I’ve been out of Nigeria for so long that I haven’t heard or come
across the phrase ‘evil patterns’ in a long, long time. I attended a prayer
meeting recently, though, that brought back some ancient memories. One prayer
point focused on the issue of ‘evil patterns’ that run in families, and divorce
was specifically mentioned as one of these patterns. The instruction was for
attendees to pray against evil patterns. As the fervency of this corporate
prayer built up, my mind wandered and I found myself lost in thought. What evil
patterns could I identify in my family? I dug around in my mind but couldn’t come up
with anything particularly unique to my family – i.e., anything that didn’t occur
in other families I knew of somewhere along the family tree. Then I chided myself for embarking on a futile
exercise. Nobody’s perfect – and if I could accept this reality, why would I
assume that any family was (or even could be) perfect?
What about divorce, though? Could my divorce be an indication of the
evil patterns besieging my family?
I guess it depends on how you look at it.
When my mother first
heard about my appearance in court as part of the divorce proceedings, her
first reaction was to cry, although I had been preparing her for this
eventuality, and had been keeping her abreast of the developments. As she cried
softly on the phone, I told her to wipe her tears. Because my divorce is not
something that ‘happened to me,’ necessarily. The circumstances leading up to
it were ‘visited upon me’ in the sense that I had little control over them,
yes. But the divorce itself was a carefully-made choice on my part. It was a
choice I made about how I no longer wanted to live.

EXTRACTED ENTRIES =>
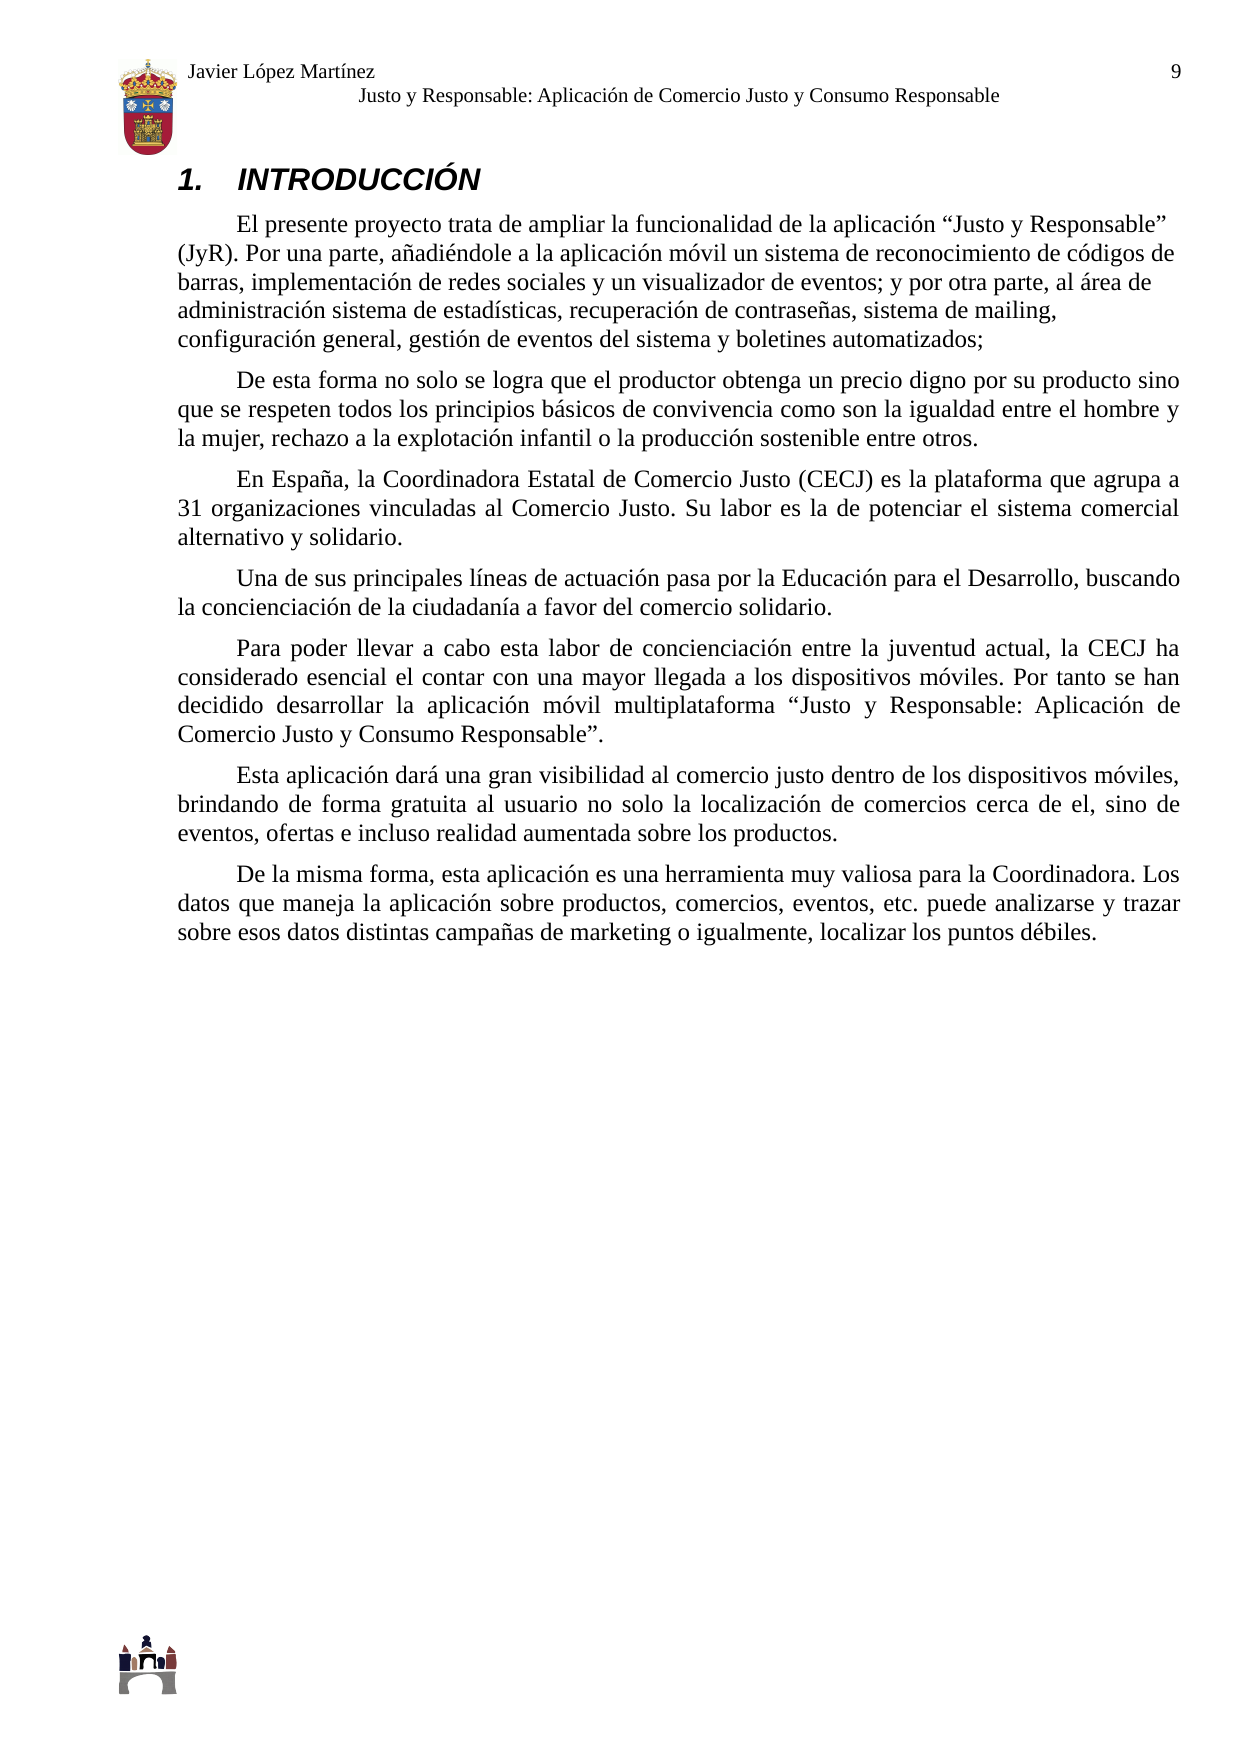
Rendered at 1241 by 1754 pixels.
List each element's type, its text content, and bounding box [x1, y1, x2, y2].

---

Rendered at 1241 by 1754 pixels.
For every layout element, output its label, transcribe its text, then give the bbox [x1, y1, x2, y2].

GIVEN REQUEST => Condense the essay's paragraph that opens "When my mother first heard" into a shorter version that keeps its main facts.

SOLUTION TO THIS EXERCISE => When my mother learned I had appeared in court for my divorce, she cried, even though I had prepared her and kept her updated. I told her to stop crying: while I had little control over the circumstances leading to the divorce, the divorce itself was my deliberate choice about how I no longer wanted to live.